Çocukların saçları güneş görünce uçları çok doğal bir şekilde sararıyor, dipleri daha koyu kalıyor. Biz de çocukların saçlarından ilham alıp kendimize teknik bir altyapı oluşturduk ve bu saçları yetişkinlere uygulamaya çalışıyoruz.
Son olarak düğün sezonu yaklaşıyorken gelin saçlarındaki trendlerden bahsedebilir misiniz?

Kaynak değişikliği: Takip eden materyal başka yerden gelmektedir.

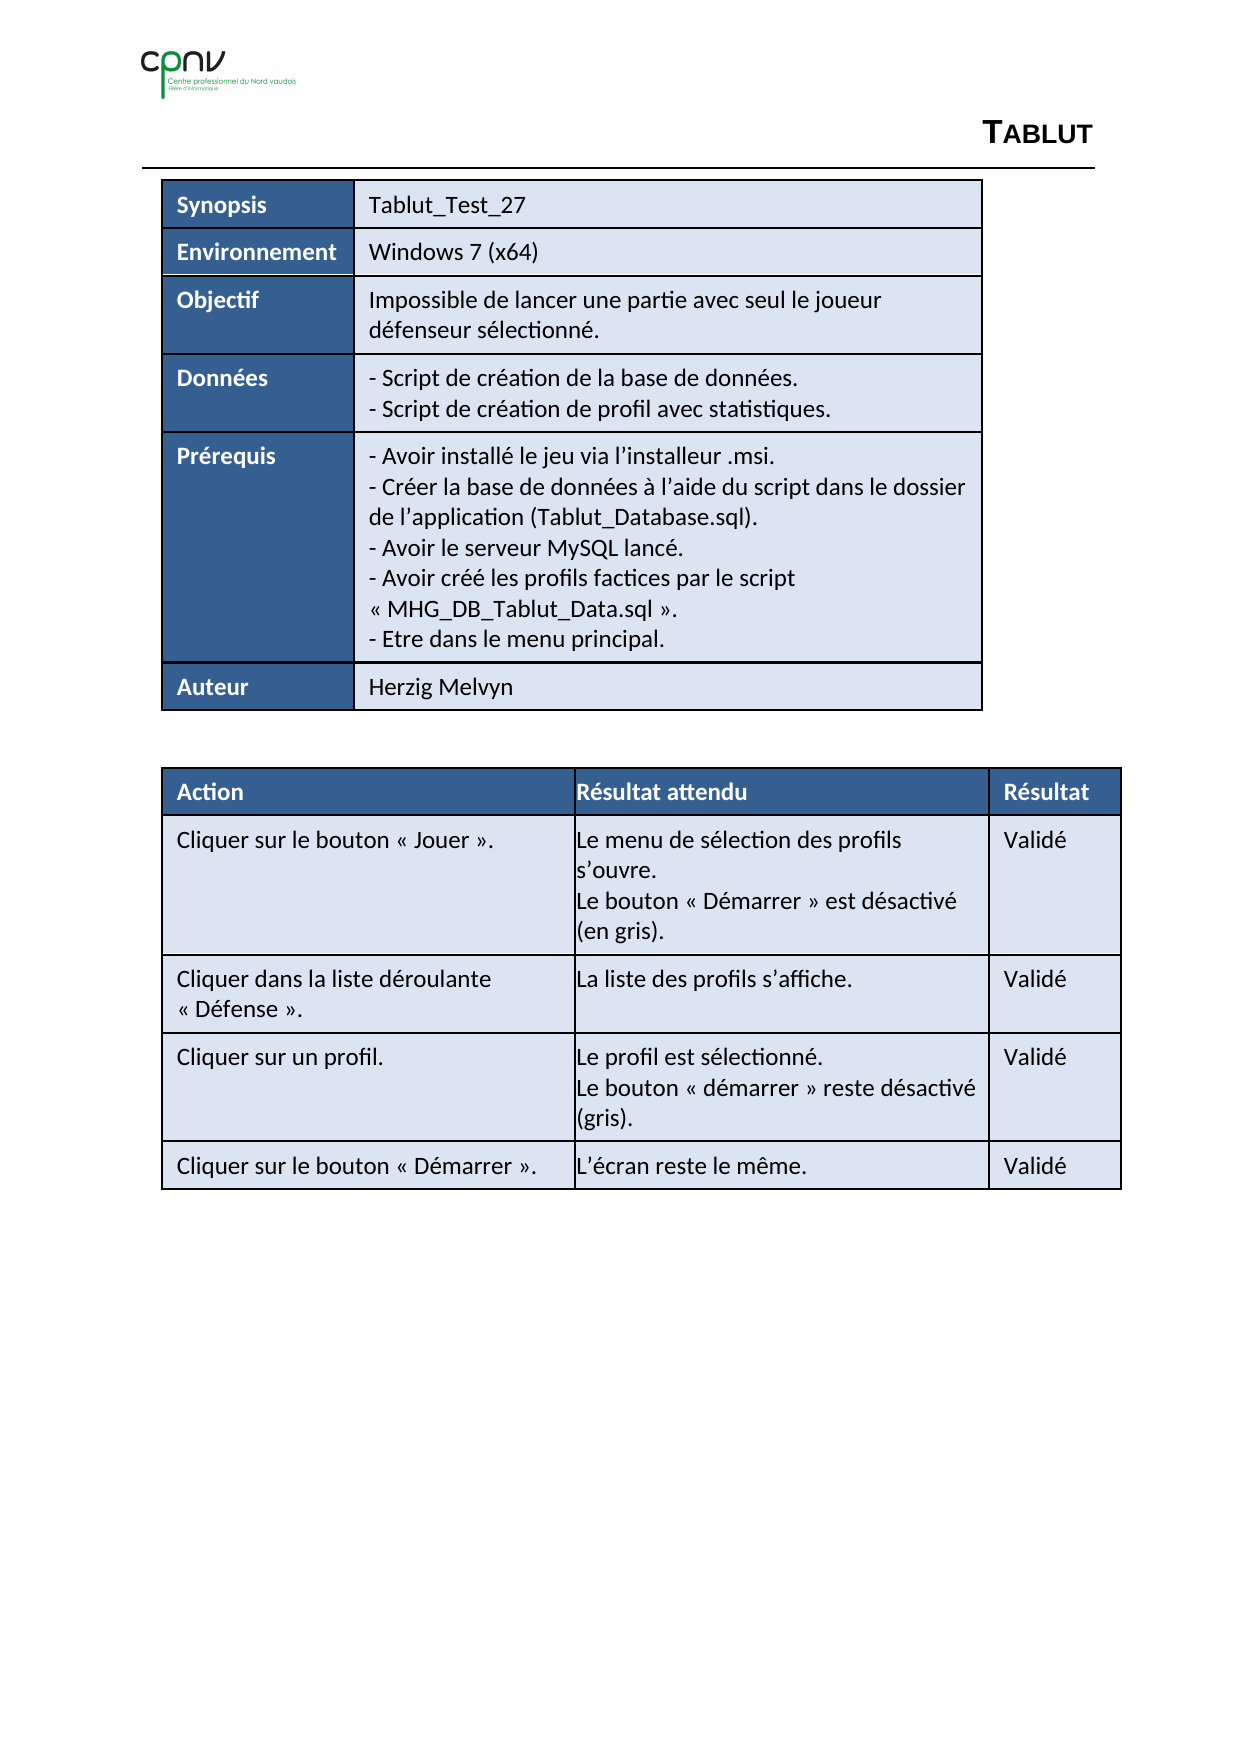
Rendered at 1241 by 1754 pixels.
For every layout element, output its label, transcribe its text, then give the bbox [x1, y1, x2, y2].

table_header Résultat [990, 769, 1120, 814]
table_cell Prérequis [163, 433, 353, 661]
table_header Action [163, 769, 574, 814]
table_cell La liste des profils s’affiche. [576, 956, 988, 1032]
table_cell Environnement [163, 229, 353, 274]
table_cell Validé [990, 1034, 1120, 1140]
table_cell - Avoir installé le jeu via l’installeur .msi. - Créer la base de données à l’aide du script dans le dossier de l’application (Tablut_Database.sql). - Avoir le serveur MySQL lancé. - Avoir créé les profils factices par le script « MHG_DB_Tablut_Data.sql ». - Etre dans le menu principal. [355, 433, 981, 661]
table_cell Le profil est sélectionné. Le bouton « démarrer » reste désactivé (gris). [576, 1034, 988, 1140]
table_cell - Script de création de la base de données. - Script de création de profil avec statistiques. [355, 355, 981, 431]
table_cell Cliquer sur un profil. [163, 1034, 574, 1140]
table_cell Herzig Melvyn [355, 664, 981, 709]
table_cell Données [163, 355, 353, 431]
table_cell Cliquer dans la liste déroulante « Défense ». [163, 956, 574, 1032]
table_cell L’écran reste le même. [576, 1142, 988, 1188]
table_cell Cliquer sur le bouton « Jouer ». [163, 816, 574, 953]
table_cell Objectif [163, 277, 353, 353]
table_cell Validé [990, 1142, 1120, 1188]
table_cell Impossible de lancer une partie avec seul le joueur défenseur sélectionné. [355, 277, 981, 353]
picture [141, 51, 296, 99]
table_cell Cliquer sur le bouton « Démarrer ». [163, 1142, 574, 1188]
table_cell Validé [990, 956, 1120, 1032]
table_header Tablut_Test_27 [355, 181, 981, 227]
table_header Synopsis [163, 181, 353, 227]
table_cell Auteur [163, 664, 353, 709]
table_cell Le menu de sélection des profils s’ouvre. Le bouton « Démarrer » est désactivé (en gris). [576, 816, 988, 953]
table_cell Validé [990, 816, 1120, 953]
table_cell Windows 7 (x64) [355, 229, 981, 274]
table_header Résultat attendu [576, 769, 988, 814]
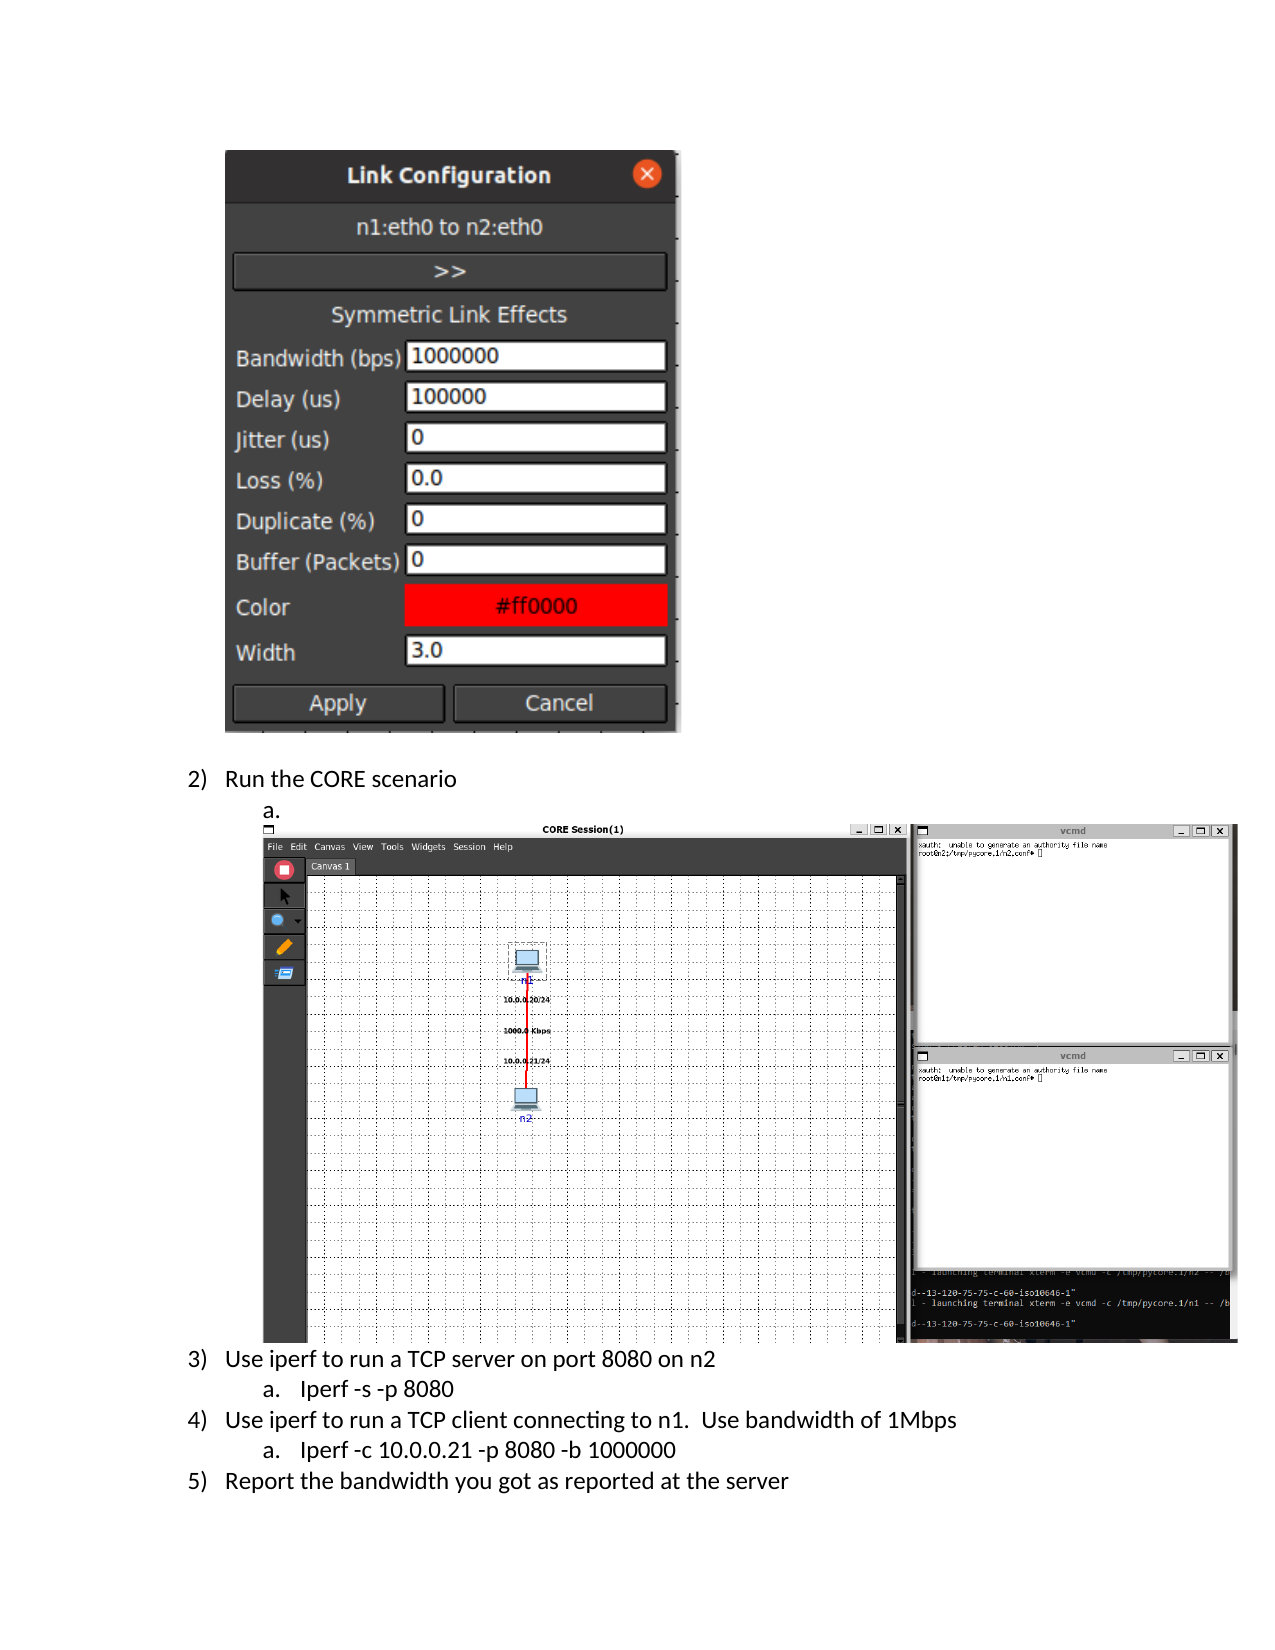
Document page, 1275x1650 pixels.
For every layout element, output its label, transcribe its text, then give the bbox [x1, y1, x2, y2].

list Use iperf to run a TCP server on port 8080 on n2 [187, 1343, 1125, 1373]
list Run the CORE scenario [187, 763, 1125, 794]
list Report the bandwidth you got as reported at the server [187, 1465, 1125, 1495]
list Iperf -s -p 8080 [262, 1373, 1125, 1404]
picture [262, 824, 1238, 1343]
list Use iperf to run a TCP client connecting to n1. Use bandwidth of 1Mbps [187, 1404, 1125, 1434]
list Iperf -c 10.0.0.21 -p 8080 -b 1000000 [262, 1434, 1125, 1465]
picture [225, 150, 682, 733]
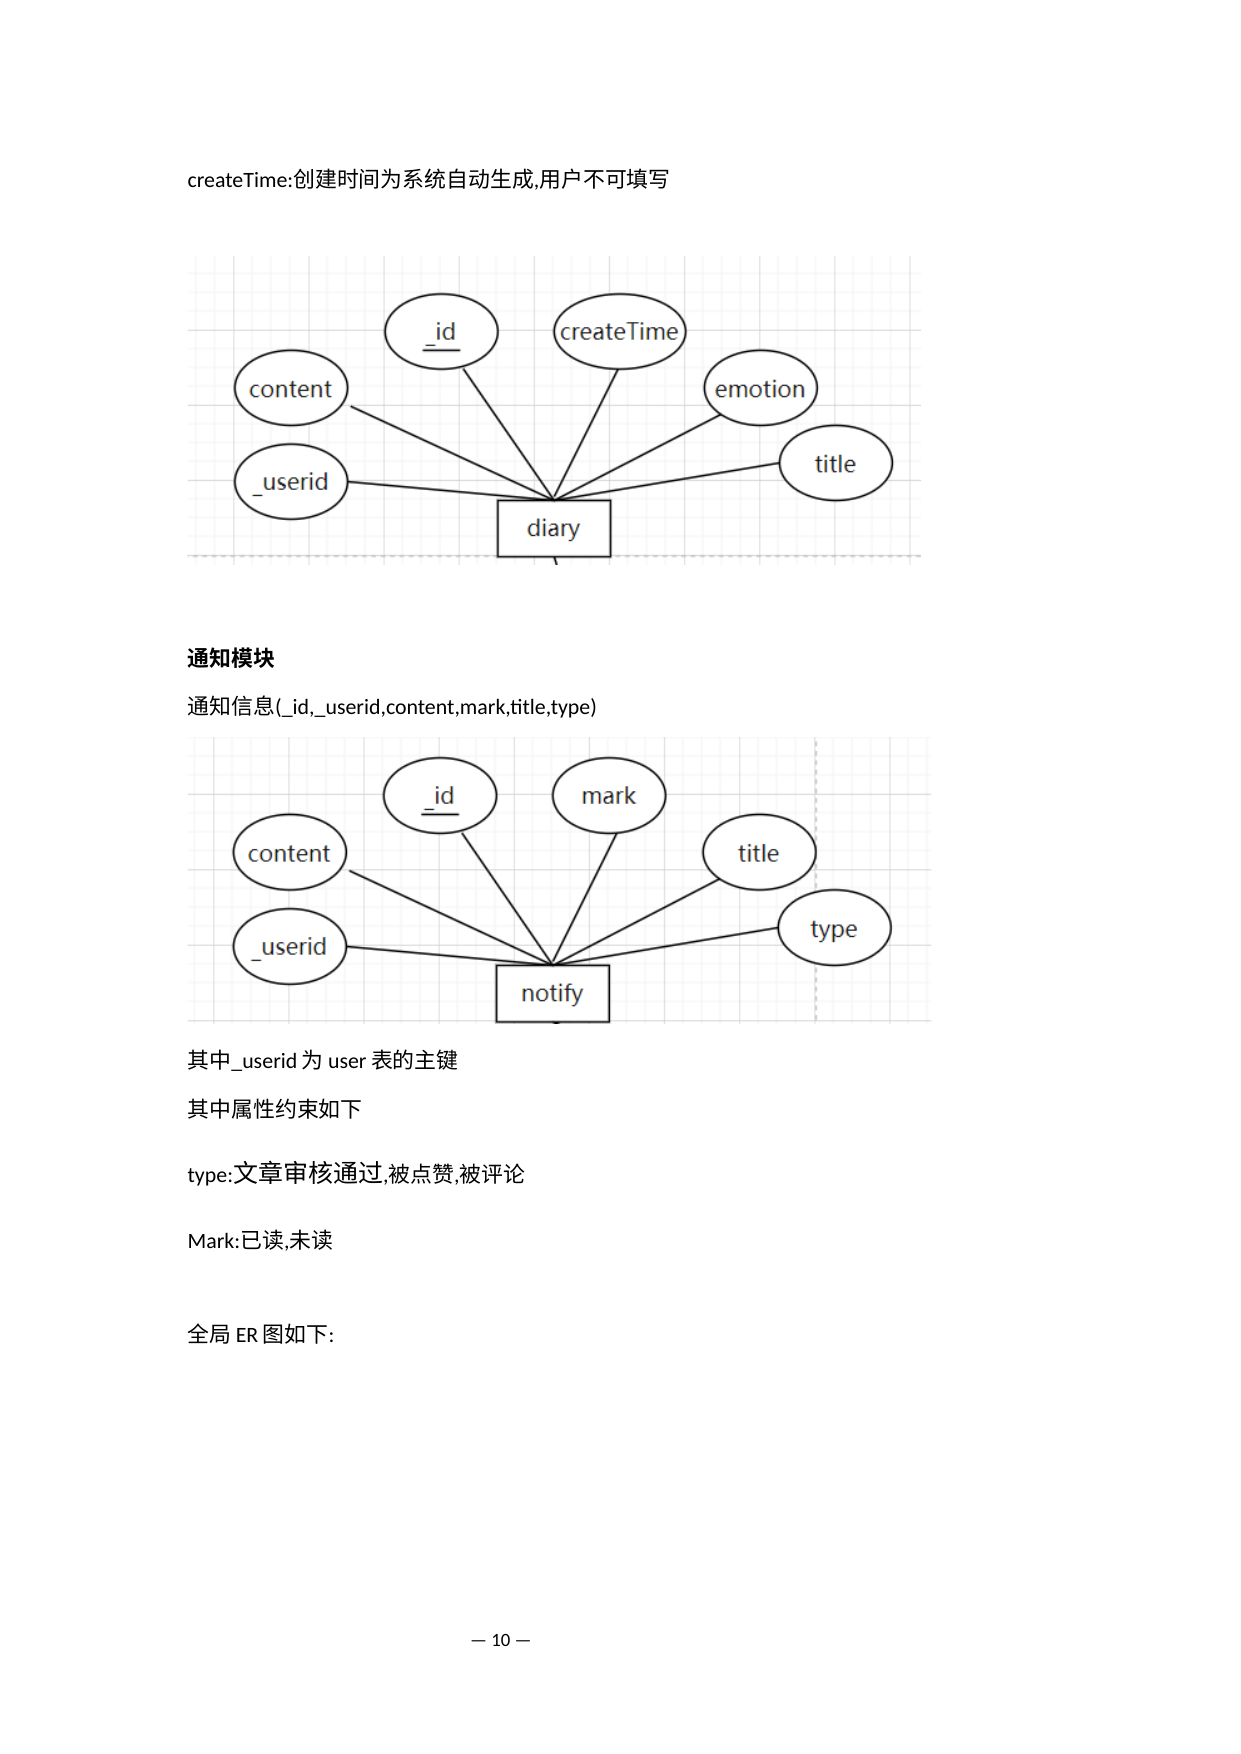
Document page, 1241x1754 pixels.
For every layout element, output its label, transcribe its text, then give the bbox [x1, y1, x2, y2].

text type:文章审核通过,被点赞,被评论 [187, 1139, 1053, 1204]
text 通知模块 [187, 640, 1053, 673]
text 通知信息(_id,_userid,content,mark,title,type) [187, 689, 1053, 721]
text 其中属性约束如下 [187, 1091, 1053, 1124]
picture [187, 737, 932, 1024]
text createTime:创建时间为系统自动生成,用户不可填写 [187, 162, 1053, 194]
text 其中_userid为user表的主键 [187, 1043, 1053, 1075]
text 全局ER图如下: [187, 1317, 1053, 1349]
text Mark:已读,未读 [187, 1223, 1053, 1255]
picture [187, 256, 922, 565]
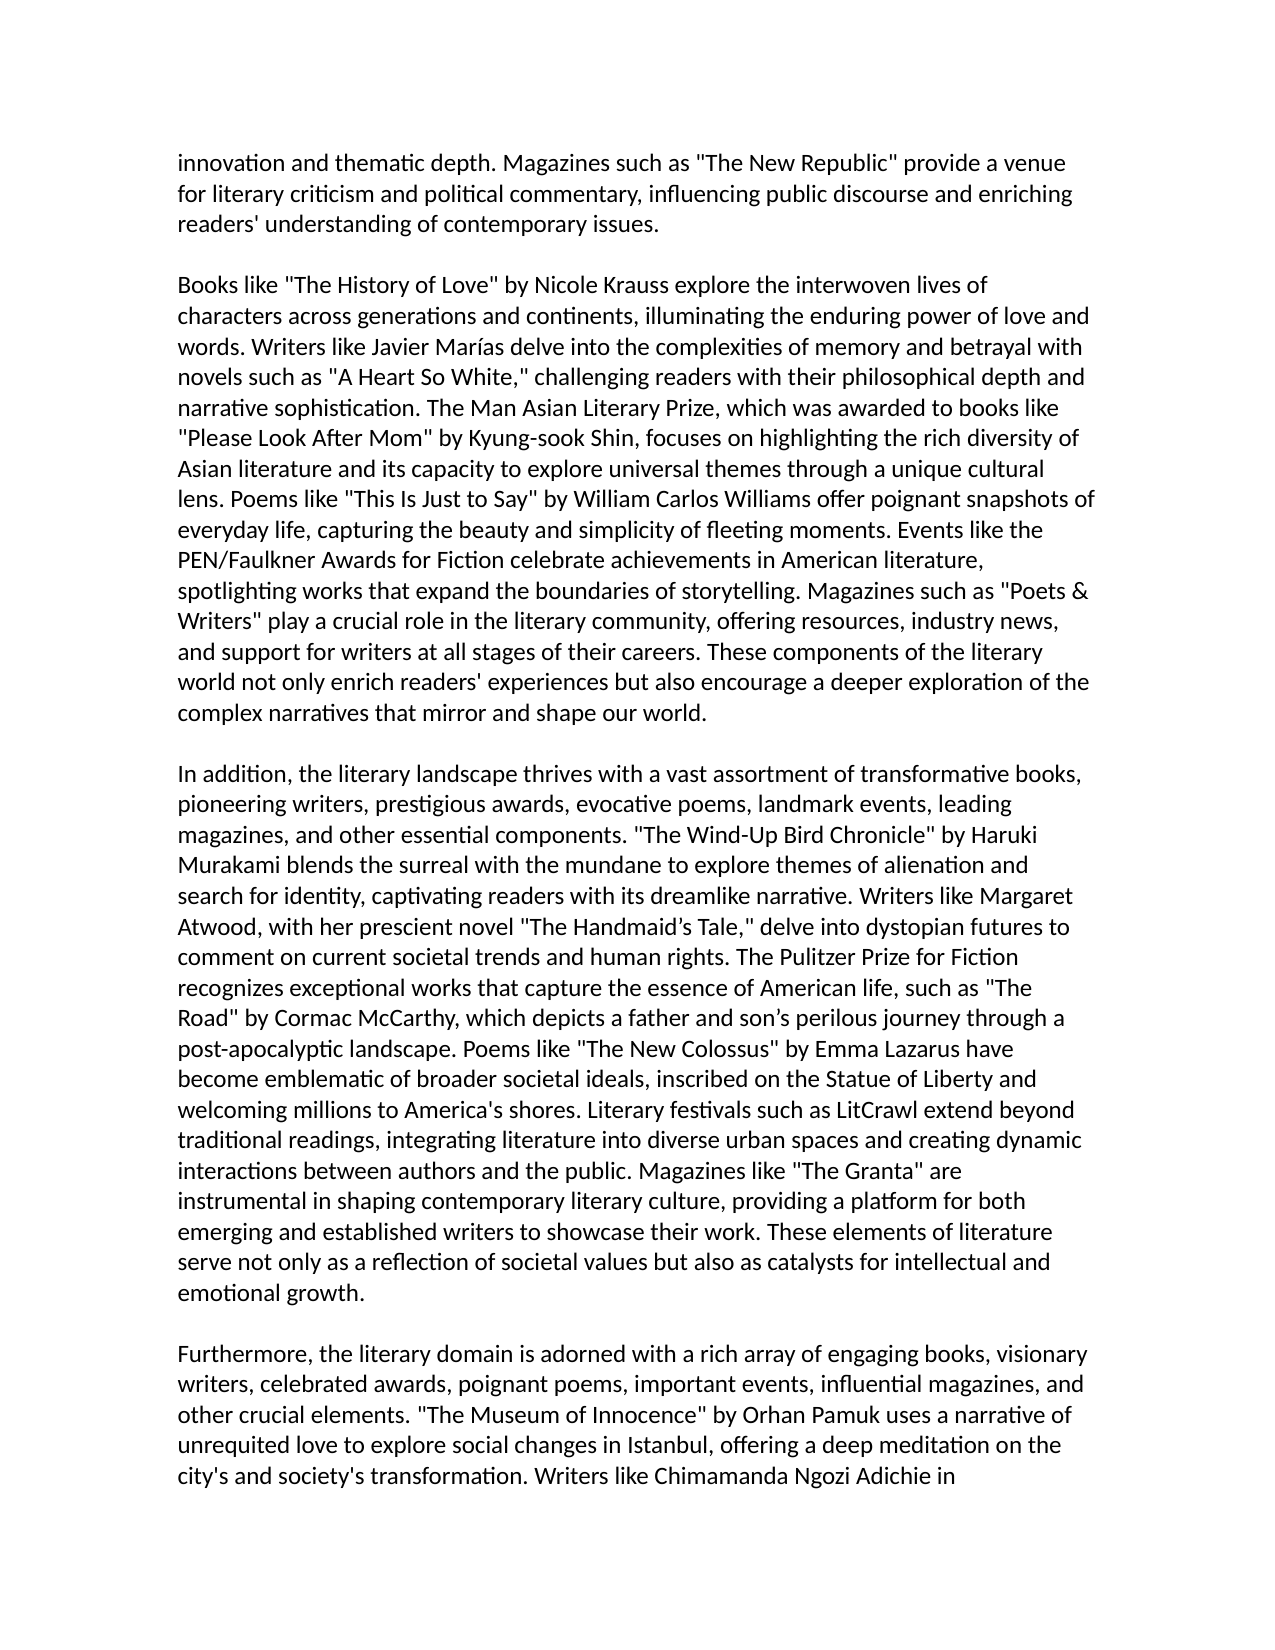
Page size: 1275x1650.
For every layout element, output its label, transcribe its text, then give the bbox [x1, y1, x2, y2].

Geçmiş dönemlerdeki gibi yapılı, ıslak görünümlü saçlar artık tercih edilmiyor. Herkes renklendirme ve kesimde olduğu gibi natürellik peşinde. Helenistik döneme ait saçlar son 3-5 yıldır çok fazla tercih ediliyor. Yapılmamış görüntü herkesin hoşuna gidiyor. Eskiden düğün salonunda ya da otelde yapılan bir düğün için biraz daha yapılı saçlar tercih edilirdi, kır düğünleri için ise doğal duran saçlar talep görürdü. Ama şu an herkes natürellikten yana. “Messy bun” diye tabir ettiğimiz dağınık topuzlar, örgüler, natürel dalgalar tercih ediliyor. Eskisi gibi kocaman duvaklar da yok artık. Biz de istekler doğrultusunda herkesin seveceği doğal topuzlar yapıyoruz.
Değerli paylaşımlarından dolayı Ahmet Çoban’a çok teşekkür ederiz.